- The Washington Times - Wednesday, September 16, 2020

Montgomery County has seen an uptick in COVID-19 cases following Labor Day and Maryland Gov. Larry Hogan’s announcement that the state can move to phase three of reopening, a top county health official said Wednesday.

Since Labor Day, the county has seen several days where cases are close to or exceed 100 cases, according to County Health Officer Dr. Travis Gayles. The county recorded 121 new cases on Sept. 8, 119 on Sept. 9, 98 on Sept. 10 and 101 on Sept. 11.

As of Wednesday, Montgomery County recorded another 92 coronavirus infections for a total of 21,375 cases. More than 790 residents have died from the illness, health department data shows.

Although Mr. Hogan authorized Maryland to move to phase three, Montgomery County officials decided to keep the county in phase two with some modifications. The county is now allowing outdoor performances as long as they are limited to 50 people and audience members practice physical distancing, County Executive Marc Elrich told reporters Wednesday. Venues would have to submit a letter requesting approval.

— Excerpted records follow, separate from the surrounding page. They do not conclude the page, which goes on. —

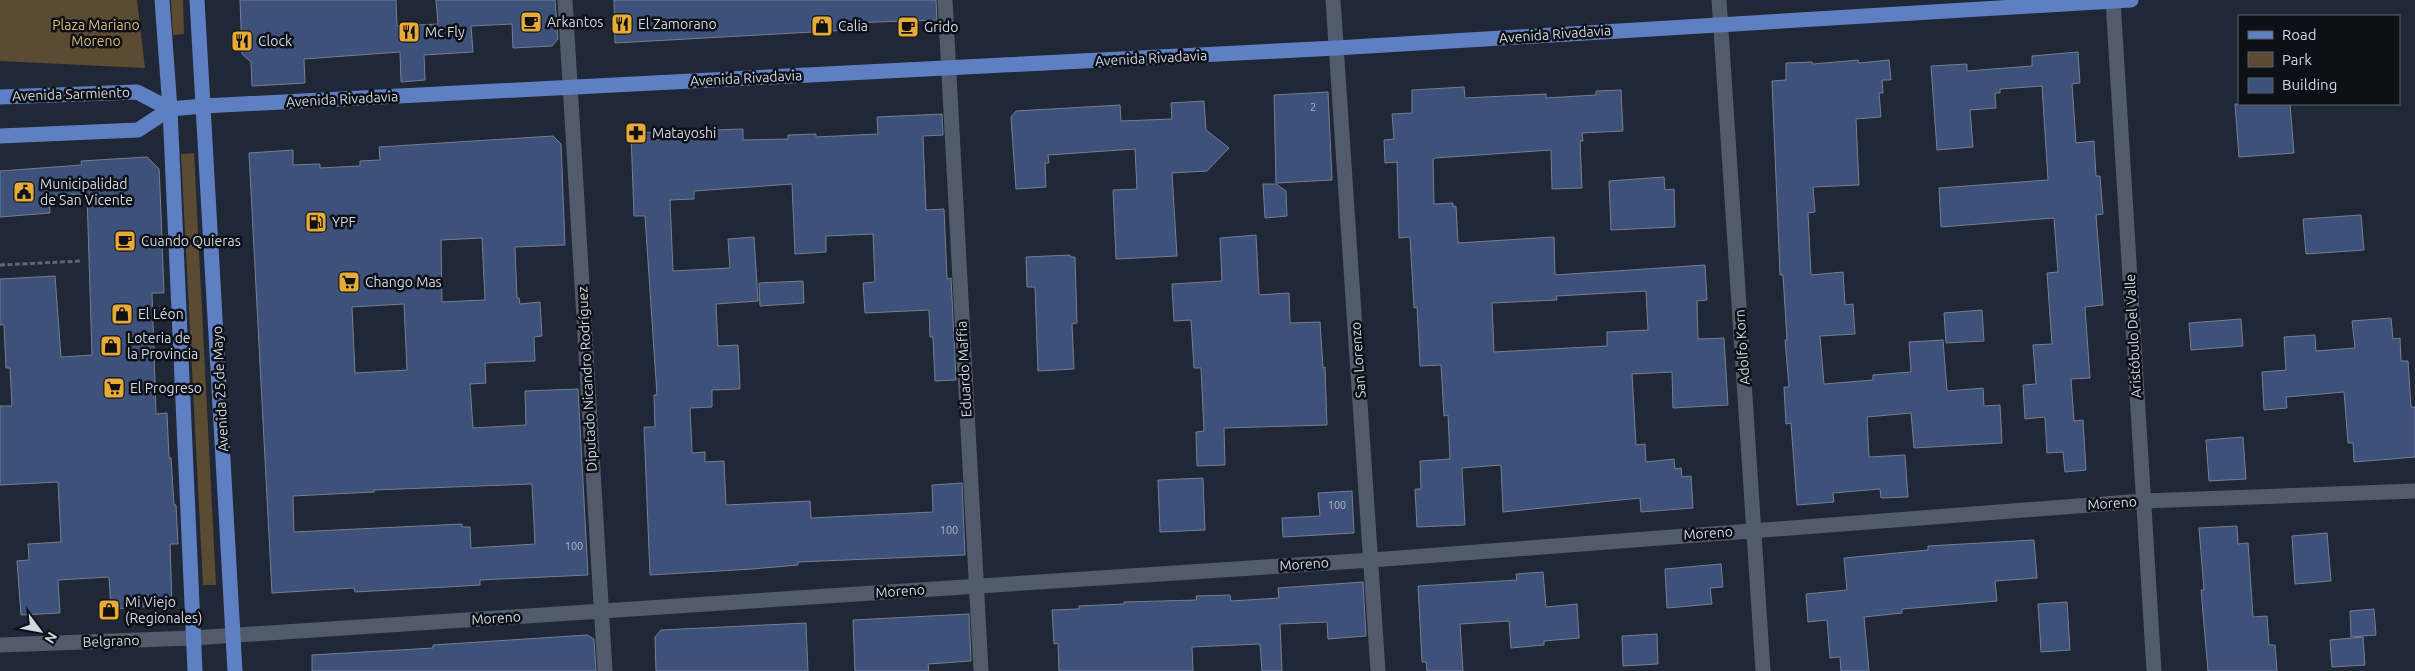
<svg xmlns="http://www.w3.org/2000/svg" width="2415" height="671" font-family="Ubuntu,sans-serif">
	<rect width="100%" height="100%" fill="#202736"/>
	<path fill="#5b4b32" d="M0,0H137L145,68L0,61Z
		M171,0H183L184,34L173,35Z
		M194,153L216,585H203L181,154Z"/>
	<path fill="#3d517a" stroke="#767f91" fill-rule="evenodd" d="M240,0H396L397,26L438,24L436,0H555L558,39L552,46L513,48L512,24L471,26L473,52L424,55L425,80L401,82L400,52L304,59L305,83L252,86L251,62L242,54Z
		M614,0H936L937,20L849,23V30L615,43Z
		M2078,52L2080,83L2072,84L2076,143L2094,141L2096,176H2100L2103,214L2096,215L2103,305L2085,307L2090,378L2071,379L2074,421L2083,420L2086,470L2065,472L2063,452L2047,453L2045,417L2025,419L2023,385L2036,384L2033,345L2052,344L2047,273L2058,272L2054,218L1941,227L1939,188L2048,180L2042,86L2000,89V93H1995L1996,108L1970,110L1973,147L1937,150L1931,66L1967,64V71L2032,66V56Z
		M1858,60L1859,63L1889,60L1891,80H1882L1883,93H1879L1881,117L1856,119L1859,185L1813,187L1815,212L1808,213L1811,275L1843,272L1845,305L1853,304L1855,334L1820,336L1824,384L1873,380V375L1911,372L1909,342L1943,340L1947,391L1983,388L1984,406L2000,405L2002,443L1914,448L1911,413L1867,417L1869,457L1905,455L1908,497L1881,498L1880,489L1833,493L1834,502L1797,505L1791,423L1786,424L1784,387H1789L1785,340H1787L1783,275H1780L1772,81L1786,80V63L1812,62L1813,64Z
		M1464,87L1465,98L1546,94V98L1596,95V91L1621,90L1623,131L1582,133L1583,141H1580L1582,188L1552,189L1551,150L1435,158L1433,160L1434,204L1453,203V207L1456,206L1458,243L1554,237L1555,275L1705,265L1707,300L1697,301L1698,339L1724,338L1728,405L1673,408L1672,372L1632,374L1636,445L1645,444L1646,462L1674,459L1675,469L1681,468L1682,477L1691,476L1693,508L1641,512L1640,498L1503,512L1501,465L1462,468L1465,525L1417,527L1415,489H1421L1420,461L1450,459L1448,415L1444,416L1441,365L1420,366L1417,307L1414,308L1410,237L1399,238L1397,162L1385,163L1384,140L1394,139L1392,114L1412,113V90ZM1646,291L1648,330L1607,332V346L1494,352L1492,303L1557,300L1556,296Z
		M1328,92L1332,180L1276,183L1274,95Z
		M1204,101L1206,130L1229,148L1207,171L1172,173L1177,256L1116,259L1113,190L1137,189L1135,149L1048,155L1049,163H1045L1046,187L1016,189L1011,117L1016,111L1120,105L1121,121L1172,119L1171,103Z
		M2235,104H2290L2294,153L2239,157Z
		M942,114L943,135L923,136L926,210L944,209L947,279L951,278L956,380L935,381L933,337H930L929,310L865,313L863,283L875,282L873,234L826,236V252L795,254L792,184L694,191V199L670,200L673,271L730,268L728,239L754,237L758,301L716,304L718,346L738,345L740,389L712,390V407L690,408L692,453L705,452V462L724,461L726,505L810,501L811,518L933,512L932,485L962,483L965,555L798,562V565L752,569L650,575L644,427H655L654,395H657L645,216H634L631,133L743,129V140L788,139V135L816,134V137L878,134L877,117Z
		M553,136L561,144L565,245L515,247L517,298H519L520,304L540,302L542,336L534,337L535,361L485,363L486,383L470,384L473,428L526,425L525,391L578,389L588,575L480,580V585L446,587L355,592L354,588L272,593L249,153L293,150V165L320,164V168L360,166V161L380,160L379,147ZM482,238L485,300L442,302L441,240ZM404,304L407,370L355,373L352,307ZM532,484L535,544L471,548L470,527H462V524L294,532L293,496L374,492V490Z
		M147,157L159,169L160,189L164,293H152L156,414L167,413L169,458H171L174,505H176L178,544H170L172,605L111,609L109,577L58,580L60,613L21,615L17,561L29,560L28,544L61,542L58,482L0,485V406H12L10,368H6L4,324L0,325V279L55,276L61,357L92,355L87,194L49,196L50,213L0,217V171L82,165L81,161Z
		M1664,177L1665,190L1674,189L1675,227L1611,230L1609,181Z
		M1263,184H1276L1286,191L1287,216L1265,218Z
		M2361,215L2364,250L2306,254L2303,219Z
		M1256,235L1259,295L1289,293L1290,323L1320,322L1323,368L1325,367L1327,425L1224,428L1225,465L1197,466L1196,432L1204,431L1201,368H1194L1191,320L1174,321L1172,284L1222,281L1220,238Z
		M1070,255V257H1075L1077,323L1072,324L1074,369L1038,371L1035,287H1027L1026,257Z
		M803,281L804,303L760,306L759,283Z
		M1982,310L1984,341L1946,343L1944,313Z
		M2391,318L2393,339L2400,338L2401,361H2408L2411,407H2415V457L2354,462L2353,443H2348L2344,392L2286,397L2287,408L2264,410L2262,372L2286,370L2284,337L2315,335L2316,351L2355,348L2352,321Z
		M2241,319L2243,346L2191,350L2189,323Z
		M2243,437L2246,479L2209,481L2206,440Z
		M1203,478L1205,530L1160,532L1158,480Z
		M1352,491L1354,533L1283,537L1282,518L1320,516L1318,493Z
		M2237,526L2238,544L2248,543L2253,617L2267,616L2269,645H2275L2277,671H2208L2201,590H2204L2199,528Z
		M2327,533L2331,581L2295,584L2292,536Z
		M2034,540L2037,578L1995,581L1997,601L1902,609V613L1864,617L1869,671H1841L1840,657L1830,658L1827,620L1808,622L1806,594L1847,590L1844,558L1928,550V546Z
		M1721,564L1723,587L1710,588L1712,604L1667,608L1665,569Z
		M1543,572L1546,607L1577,604L1579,638L1544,641V645L1511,648L1509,621L1460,624L1463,671H1427L1426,662H1422L1418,586L1517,580L1516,574Z
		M1363,582L1366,636L1328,639L1327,622L1280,624L1282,671H1262L1260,644L1192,647L1193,671H1059L1058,643L1054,644L1052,610L1079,609V606L1124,604V602L1197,600L1196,596L1230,595L1231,601L1279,598L1278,588Z
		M2067,602L2070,650L2041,652L2038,604Z
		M2374,609L2376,635L2351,637L2350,611Z
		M969,614L971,661L928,664L929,671H855L853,620Z
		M806,623L808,671H656L655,637L661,630Z
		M1657,634L1658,664L1623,666L1622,636Z
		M587,635L594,639L596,671H312V655L433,648V645Z
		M2363,637L2365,665L2332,667L2330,640Z"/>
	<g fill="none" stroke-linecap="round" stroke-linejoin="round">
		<path stroke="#606673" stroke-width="3" stroke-dasharray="5 2.5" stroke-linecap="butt" d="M0,265L81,261"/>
		<path stroke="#525b6b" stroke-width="15" d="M565,0L605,671
			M945,0L981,671
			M1333,0L1378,671
			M1719,0L1763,671
			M2113,0L2154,671
			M0,645L193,638L1372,560L2143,501L2415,491"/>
		<path stroke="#5f7fc3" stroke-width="15" d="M162,0L170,109L195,671
			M197,0L235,671
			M0,97L137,92L170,109
			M0,136L138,130L170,109L203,106L1336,48L2131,0"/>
	</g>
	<defs>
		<g id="cafe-square" transform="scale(1.125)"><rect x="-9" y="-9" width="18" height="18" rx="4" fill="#e9ab38" stroke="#0d1017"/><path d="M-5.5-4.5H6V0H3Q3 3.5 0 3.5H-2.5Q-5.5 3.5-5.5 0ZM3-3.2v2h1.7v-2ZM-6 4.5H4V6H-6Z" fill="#111"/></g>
		<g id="restaurant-square" transform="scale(1.125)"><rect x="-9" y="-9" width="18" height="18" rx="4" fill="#e9ab38" stroke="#0d1017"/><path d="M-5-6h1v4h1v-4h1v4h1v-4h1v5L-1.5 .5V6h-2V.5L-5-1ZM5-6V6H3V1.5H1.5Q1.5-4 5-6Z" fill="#111"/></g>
		<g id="shop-square" transform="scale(1.125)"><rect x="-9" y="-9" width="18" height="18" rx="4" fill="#e9ab38" stroke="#0d1017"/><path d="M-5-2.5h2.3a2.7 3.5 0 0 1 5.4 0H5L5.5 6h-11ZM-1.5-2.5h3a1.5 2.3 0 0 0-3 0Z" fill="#111"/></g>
		<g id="pharmacy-square" transform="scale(1.125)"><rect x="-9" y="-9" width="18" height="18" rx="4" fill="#e9ab38" stroke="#0d1017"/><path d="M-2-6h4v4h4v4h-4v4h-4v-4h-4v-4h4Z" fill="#111"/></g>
		<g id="civic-square" transform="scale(1.125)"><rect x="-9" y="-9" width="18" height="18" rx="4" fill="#e9ab38" stroke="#0d1017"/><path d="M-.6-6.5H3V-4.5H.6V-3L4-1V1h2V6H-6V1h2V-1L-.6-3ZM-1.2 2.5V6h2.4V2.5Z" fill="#111"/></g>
		<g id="fuel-square" transform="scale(1.125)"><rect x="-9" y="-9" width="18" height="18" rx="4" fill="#e9ab38" stroke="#0d1017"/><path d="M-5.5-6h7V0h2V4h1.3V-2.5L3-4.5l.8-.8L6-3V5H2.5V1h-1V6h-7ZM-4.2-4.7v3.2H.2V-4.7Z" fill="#111"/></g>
		<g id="supermarket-square" transform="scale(1.125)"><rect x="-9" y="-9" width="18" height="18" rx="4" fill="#e9ab38" stroke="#0d1017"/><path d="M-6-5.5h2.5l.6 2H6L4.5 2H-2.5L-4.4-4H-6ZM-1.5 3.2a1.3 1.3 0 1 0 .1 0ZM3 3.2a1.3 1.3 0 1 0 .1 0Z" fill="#111"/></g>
	</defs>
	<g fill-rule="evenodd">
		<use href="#cafe-square" x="531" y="22"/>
		<use href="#restaurant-square" x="622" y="24"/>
		<use href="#shop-square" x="822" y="26"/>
		<use href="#cafe-square" x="908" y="27"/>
		<use href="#restaurant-square" x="409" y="32"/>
		<use href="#restaurant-square" x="242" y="41"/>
		<use href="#pharmacy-square" x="636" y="133"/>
		<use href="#civic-square" x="24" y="192"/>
		<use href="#fuel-square" x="316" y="222"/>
		<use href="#cafe-square" x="125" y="241"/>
		<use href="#supermarket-square" x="349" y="282"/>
		<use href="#shop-square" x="122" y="314"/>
		<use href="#shop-square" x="111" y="346"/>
		<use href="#supermarket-square" x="114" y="388"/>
		<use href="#shop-square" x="109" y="610"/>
	</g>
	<g text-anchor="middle" stroke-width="5" stroke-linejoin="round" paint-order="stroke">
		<g font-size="11" fill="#adb6c7">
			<text x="1313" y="111">2</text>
			<text x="1337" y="509">100</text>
			<text x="949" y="534">100</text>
			<text x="574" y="550">100</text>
		</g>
		<g font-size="14" fill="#d2d8e1" stroke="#0d1017" text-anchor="start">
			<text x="547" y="27">Arkantos</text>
			<text x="638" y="29">El Zamorano</text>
			<text x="838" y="31">Calia</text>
			<text x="924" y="32">Grido</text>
			<text x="425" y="37">Mc Fly</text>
			<text x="258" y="46">Clock</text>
			<text x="652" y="138">Matayoshi</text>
			<text x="40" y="189">Municipalidad<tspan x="40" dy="16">de San Vicente</tspan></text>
			<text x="332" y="227">YPF</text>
			<text x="141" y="246">Cuando Quieras</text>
			<text x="365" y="287">Chango Mas</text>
			<text x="138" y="319">El Léon</text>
			<text x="127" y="343">Loteria de<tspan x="127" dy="16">la Provincia</tspan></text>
			<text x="130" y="393">El Progreso</text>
			<text x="125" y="607">Mi Viejo<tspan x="125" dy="16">(Regionales)</tspan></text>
		</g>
		<g font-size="14" fill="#e3b770" stroke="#0d1017">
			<text x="96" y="30">Plaza Mariano<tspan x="96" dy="16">Moreno</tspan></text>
		</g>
		<g font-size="14" fill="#d2d8e1" stroke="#0d1017">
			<text transform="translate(1555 34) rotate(-4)" y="5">Avenida Rivadavia</text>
			<text transform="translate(1151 58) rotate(-3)" y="5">Avenida Rivadavia</text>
			<text transform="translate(746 78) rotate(-3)" y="5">Avenida Rivadavia</text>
			<text transform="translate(71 94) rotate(-2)" y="5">Avenida Sarmiento</text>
			<text transform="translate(342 99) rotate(-3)" y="5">Avenida Rivadavia</text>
			<text transform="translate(2133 336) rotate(-93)" y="5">Aristóbulo Del Valle</text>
			<text transform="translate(1742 347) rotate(-94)" y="5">Adolfo Korn</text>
			<text transform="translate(1358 360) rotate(-94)" y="5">San Lorenzo</text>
			<text transform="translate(964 369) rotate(-93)" y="5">Eduardo Maffia</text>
			<text transform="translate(587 379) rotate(-93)" y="5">Diputado Nicandro Rodríguez</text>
			<text transform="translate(220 389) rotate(-93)" y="5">Avenida 25 de Mayo</text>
			<text transform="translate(2112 503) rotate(-4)" y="5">Moreno</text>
			<text transform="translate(1708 533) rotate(-4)" y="5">Moreno</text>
			<text transform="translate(1304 564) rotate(-4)" y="5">Moreno</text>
			<text transform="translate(900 591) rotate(-4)" y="5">Moreno</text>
			<text transform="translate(496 618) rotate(-4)" y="5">Moreno</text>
			<text transform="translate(111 641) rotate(-2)" y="5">Belgrano</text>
		</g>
	</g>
	<rect x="2238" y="15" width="162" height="90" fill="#0d1017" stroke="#5c6068"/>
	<rect x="2248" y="31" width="25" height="8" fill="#5f7fc3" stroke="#5c6068"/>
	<text x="2282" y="40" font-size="15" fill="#d2d8e1">Road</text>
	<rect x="2248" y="52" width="25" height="15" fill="#5b4b32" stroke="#5c6068"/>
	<text x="2282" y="65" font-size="15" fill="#d2d8e1">Park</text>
	<rect x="2248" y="78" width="25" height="15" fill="#3d517a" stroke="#5c6068"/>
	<text x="2282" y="90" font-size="15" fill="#d2d8e1">Building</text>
	<g transform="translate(40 631) rotate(122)" stroke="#0d1017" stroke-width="4" paint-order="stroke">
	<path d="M0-4L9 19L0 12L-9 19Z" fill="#d2d8e1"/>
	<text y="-8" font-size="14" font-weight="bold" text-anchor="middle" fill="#d2d8e1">N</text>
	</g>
</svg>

County officials are also in talks with restaurants and bars about extending the alcohol sale curfew beyond 10 p.m. Earl Stoddard, director of the county’s Office of Emergency Management and Homeland Security, said there are discussions of an opt-in program, where venues would have to agree to a series of enhanced safety provisions and on-site monitoring and enforcement if they want to sell alcohol between 10 p.m. and midnight.

But if new coronavirus cases continue to trend upward, Dr. Gayles said it could force the county to renew restrictions and to shut down certain businesses again. In order to move to the next phase of reopening, the health officer said the county would have to see sustained improvement in health trends such as moderate and low transmission of COVID-19, which ranges from 10 to 35 cases a day.

Montgomery County has also signed with CIAN Diagnostics to be its primary coronavirus test supplier, which provides self-administered nasal swab tests. The contract will prevent the county from having to switch up or pause testing at clinical sites, which the county had to do when it suspended the use of coronavirus tests by Rockville-based biotech company AdvaGenix.